For the listing below, output exactly the lines from the line with "24: (372, 128, 0.90)" up to and including the line with "41: (101, 79, 1.49)", and no other lines.

MATERIAL PROVIDED below:

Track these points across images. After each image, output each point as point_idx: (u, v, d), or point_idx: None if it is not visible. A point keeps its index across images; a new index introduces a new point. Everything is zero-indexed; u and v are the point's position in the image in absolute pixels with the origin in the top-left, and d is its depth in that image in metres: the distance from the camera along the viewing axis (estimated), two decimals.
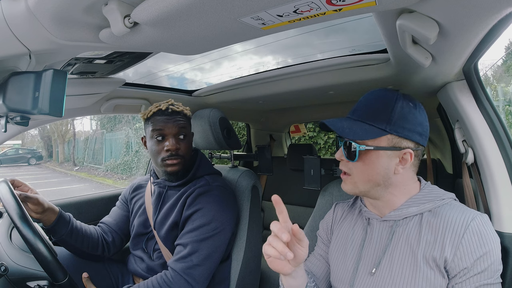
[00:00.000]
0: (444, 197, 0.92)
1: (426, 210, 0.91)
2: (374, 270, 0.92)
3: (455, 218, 0.86)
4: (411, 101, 0.93)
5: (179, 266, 1.29)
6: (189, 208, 1.38)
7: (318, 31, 2.06)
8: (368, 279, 0.93)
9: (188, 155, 1.46)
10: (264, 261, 2.22)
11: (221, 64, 2.56)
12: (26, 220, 1.07)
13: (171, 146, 1.38)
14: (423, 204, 0.91)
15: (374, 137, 0.89)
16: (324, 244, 1.15)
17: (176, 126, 1.41)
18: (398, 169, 0.91)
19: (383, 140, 0.90)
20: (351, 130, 0.90)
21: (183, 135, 1.43)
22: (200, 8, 0.66)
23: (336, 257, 1.06)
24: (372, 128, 0.90)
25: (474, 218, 0.84)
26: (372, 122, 0.91)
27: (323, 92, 1.86)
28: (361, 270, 0.96)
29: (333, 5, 0.65)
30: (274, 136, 3.33)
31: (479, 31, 0.74)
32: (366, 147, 0.89)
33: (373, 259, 0.94)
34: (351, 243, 1.03)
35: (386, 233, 0.95)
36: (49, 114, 0.84)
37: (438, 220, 0.87)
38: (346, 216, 1.11)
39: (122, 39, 0.81)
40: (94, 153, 15.62)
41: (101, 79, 1.49)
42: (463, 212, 0.87)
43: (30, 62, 0.95)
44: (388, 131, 0.89)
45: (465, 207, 0.90)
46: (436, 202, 0.91)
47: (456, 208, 0.89)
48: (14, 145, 17.14)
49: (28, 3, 0.67)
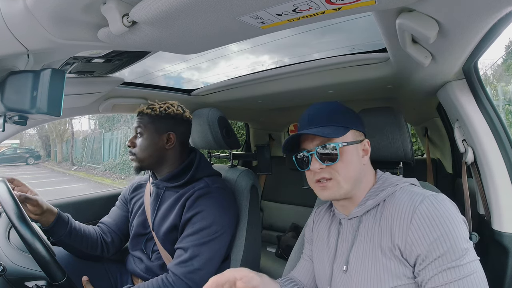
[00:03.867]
0: (398, 183, 0.93)
1: (381, 200, 0.91)
2: (345, 267, 0.94)
3: (402, 203, 0.85)
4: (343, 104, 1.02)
5: (181, 271, 1.28)
6: (188, 210, 1.37)
7: (315, 30, 2.05)
8: (342, 277, 0.95)
9: (142, 154, 1.45)
10: (263, 261, 2.23)
11: (218, 64, 2.56)
12: (24, 220, 1.07)
13: (128, 142, 1.49)
14: (378, 195, 0.92)
15: (343, 134, 0.93)
16: (310, 245, 1.18)
17: (135, 123, 1.48)
18: (365, 159, 0.97)
19: (349, 136, 0.95)
20: (324, 133, 0.91)
21: (139, 134, 1.47)
22: (199, 7, 0.65)
23: (316, 258, 1.09)
24: (338, 128, 0.94)
25: (423, 200, 0.82)
26: (334, 123, 0.95)
27: (322, 92, 1.86)
28: (336, 269, 0.98)
29: (333, 4, 0.65)
30: (273, 136, 3.32)
31: (479, 30, 0.74)
32: (342, 143, 0.92)
33: (344, 258, 0.96)
34: (327, 244, 1.05)
35: (352, 230, 0.97)
36: (47, 113, 0.83)
37: (389, 208, 0.88)
38: (322, 218, 1.14)
39: (120, 38, 0.81)
40: (93, 152, 15.61)
41: (99, 78, 1.48)
42: (412, 195, 0.85)
43: (28, 61, 0.95)
44: (350, 127, 0.95)
45: (417, 190, 0.88)
46: (389, 190, 0.91)
47: (407, 193, 0.87)
48: (12, 145, 17.11)
49: (26, 2, 0.67)
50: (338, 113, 0.97)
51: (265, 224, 2.95)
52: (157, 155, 1.46)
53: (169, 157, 1.49)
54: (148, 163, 1.46)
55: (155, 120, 1.46)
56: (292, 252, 1.38)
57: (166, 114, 1.48)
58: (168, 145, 1.47)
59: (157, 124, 1.46)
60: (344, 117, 0.96)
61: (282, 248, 2.45)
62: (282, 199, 2.92)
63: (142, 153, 1.45)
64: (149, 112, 1.46)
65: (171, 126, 1.49)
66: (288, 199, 2.86)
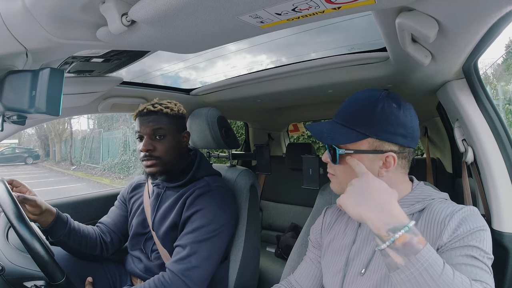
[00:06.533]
0: (434, 197, 0.90)
1: (416, 211, 0.88)
2: (364, 270, 0.91)
3: (441, 211, 0.83)
4: (395, 101, 0.89)
5: (177, 268, 1.28)
6: (188, 209, 1.37)
7: (314, 30, 2.06)
8: (357, 279, 0.92)
9: (168, 157, 1.41)
10: (263, 261, 2.22)
11: (215, 63, 2.57)
12: (23, 220, 1.06)
13: (144, 146, 1.38)
14: (413, 205, 0.89)
15: (353, 141, 0.87)
16: (314, 248, 1.15)
17: (151, 126, 1.39)
18: (382, 172, 0.88)
19: (364, 144, 0.87)
20: (329, 135, 0.90)
21: (160, 136, 1.40)
22: (198, 6, 0.65)
23: (327, 260, 1.05)
24: (352, 132, 0.88)
25: (462, 208, 0.82)
26: (353, 126, 0.89)
27: (322, 91, 1.86)
28: (351, 271, 0.95)
29: (332, 3, 0.65)
30: (273, 135, 3.32)
31: (479, 30, 0.74)
32: (346, 151, 0.88)
33: (362, 260, 0.93)
34: (342, 246, 1.02)
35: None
36: (46, 113, 0.83)
37: (425, 216, 0.86)
38: (336, 219, 1.10)
39: (119, 37, 0.81)
40: (91, 152, 15.57)
41: (98, 77, 1.47)
42: (452, 206, 0.84)
43: (27, 61, 0.94)
44: (368, 134, 0.86)
45: (456, 204, 0.87)
46: (426, 202, 0.89)
47: (446, 204, 0.86)
48: (11, 144, 17.05)
49: (25, 1, 0.66)
50: (367, 115, 0.87)
51: (264, 224, 2.95)
52: (178, 156, 1.46)
53: (182, 156, 1.50)
54: (171, 165, 1.44)
55: (175, 119, 1.45)
56: (292, 252, 1.37)
57: (182, 114, 1.49)
58: (184, 144, 1.49)
59: (176, 124, 1.46)
60: (371, 121, 0.87)
61: (281, 248, 2.45)
62: (282, 199, 2.92)
63: (168, 155, 1.41)
64: (169, 112, 1.42)
65: (185, 126, 1.53)
66: (287, 199, 2.86)
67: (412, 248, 0.66)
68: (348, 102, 0.94)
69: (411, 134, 0.89)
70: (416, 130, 0.90)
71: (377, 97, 0.88)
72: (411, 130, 0.88)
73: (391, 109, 0.87)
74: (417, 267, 0.64)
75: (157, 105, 1.42)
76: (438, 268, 0.64)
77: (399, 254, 0.67)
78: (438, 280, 0.63)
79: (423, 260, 0.64)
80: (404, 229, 0.67)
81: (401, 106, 0.88)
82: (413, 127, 0.89)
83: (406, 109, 0.89)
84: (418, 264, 0.64)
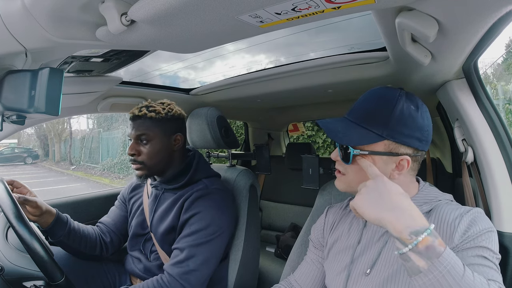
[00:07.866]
0: (441, 198, 0.90)
1: (424, 212, 0.87)
2: (369, 270, 0.91)
3: (449, 212, 0.83)
4: (413, 103, 0.88)
5: (176, 271, 1.28)
6: (186, 212, 1.36)
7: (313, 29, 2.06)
8: (362, 279, 0.92)
9: (152, 161, 1.39)
10: (262, 261, 2.22)
11: (214, 63, 2.57)
12: (22, 220, 1.06)
13: (129, 150, 1.38)
14: (421, 206, 0.88)
15: (370, 143, 0.86)
16: (316, 248, 1.14)
17: (135, 131, 1.38)
18: (394, 174, 0.87)
19: (379, 145, 0.86)
20: (345, 135, 0.88)
21: (144, 140, 1.38)
22: (197, 6, 0.65)
23: (331, 260, 1.04)
24: (368, 133, 0.87)
25: (470, 210, 0.83)
26: (369, 126, 0.87)
27: (322, 91, 1.86)
28: (355, 271, 0.94)
29: (332, 3, 0.65)
30: (272, 135, 3.32)
31: (479, 29, 0.74)
32: (360, 151, 0.86)
33: (367, 260, 0.93)
34: (346, 246, 1.01)
35: (380, 234, 0.93)
36: (45, 112, 0.83)
37: (433, 218, 0.85)
38: (340, 219, 1.09)
39: (119, 37, 0.81)
40: (91, 152, 15.57)
41: (97, 77, 1.47)
42: (459, 208, 0.85)
43: (26, 61, 0.94)
44: (385, 136, 0.85)
45: (462, 206, 0.88)
46: (432, 203, 0.89)
47: (453, 205, 0.87)
48: (10, 144, 17.03)
49: (24, 1, 0.66)
50: (385, 117, 0.86)
51: (264, 224, 2.95)
52: (166, 159, 1.43)
53: (175, 159, 1.47)
54: (157, 169, 1.43)
55: (161, 123, 1.41)
56: (292, 252, 1.37)
57: (172, 116, 1.44)
58: (176, 147, 1.45)
59: (163, 127, 1.41)
60: (388, 122, 0.85)
61: (281, 248, 2.45)
62: (281, 199, 2.92)
63: (151, 160, 1.39)
64: (153, 115, 1.38)
65: (178, 128, 1.47)
66: (287, 199, 2.86)
67: (434, 250, 0.65)
68: (364, 99, 0.93)
69: (426, 138, 0.88)
70: (431, 133, 0.90)
71: (395, 97, 0.87)
72: (427, 133, 0.88)
73: (409, 111, 0.86)
74: (440, 269, 0.63)
75: (143, 109, 1.39)
76: (460, 270, 0.64)
77: (422, 258, 0.65)
78: (461, 281, 0.63)
79: (446, 262, 0.64)
80: (426, 231, 0.66)
81: (419, 108, 0.88)
82: (428, 131, 0.89)
83: (424, 111, 0.88)
84: (441, 267, 0.63)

End of MATERIAL PROVIDED.

● OUTPUT
24: (372, 128, 0.90)
25: (474, 218, 0.84)
26: (372, 122, 0.91)
27: (323, 92, 1.86)
28: (361, 270, 0.96)
29: (333, 5, 0.65)
30: (274, 136, 3.33)
31: (479, 31, 0.74)
32: (366, 147, 0.89)
33: (373, 259, 0.94)
34: (351, 243, 1.03)
35: (386, 233, 0.95)
36: (49, 114, 0.84)
37: (438, 220, 0.87)
38: (346, 216, 1.11)
39: (122, 39, 0.81)
40: (94, 153, 15.62)
41: (101, 79, 1.49)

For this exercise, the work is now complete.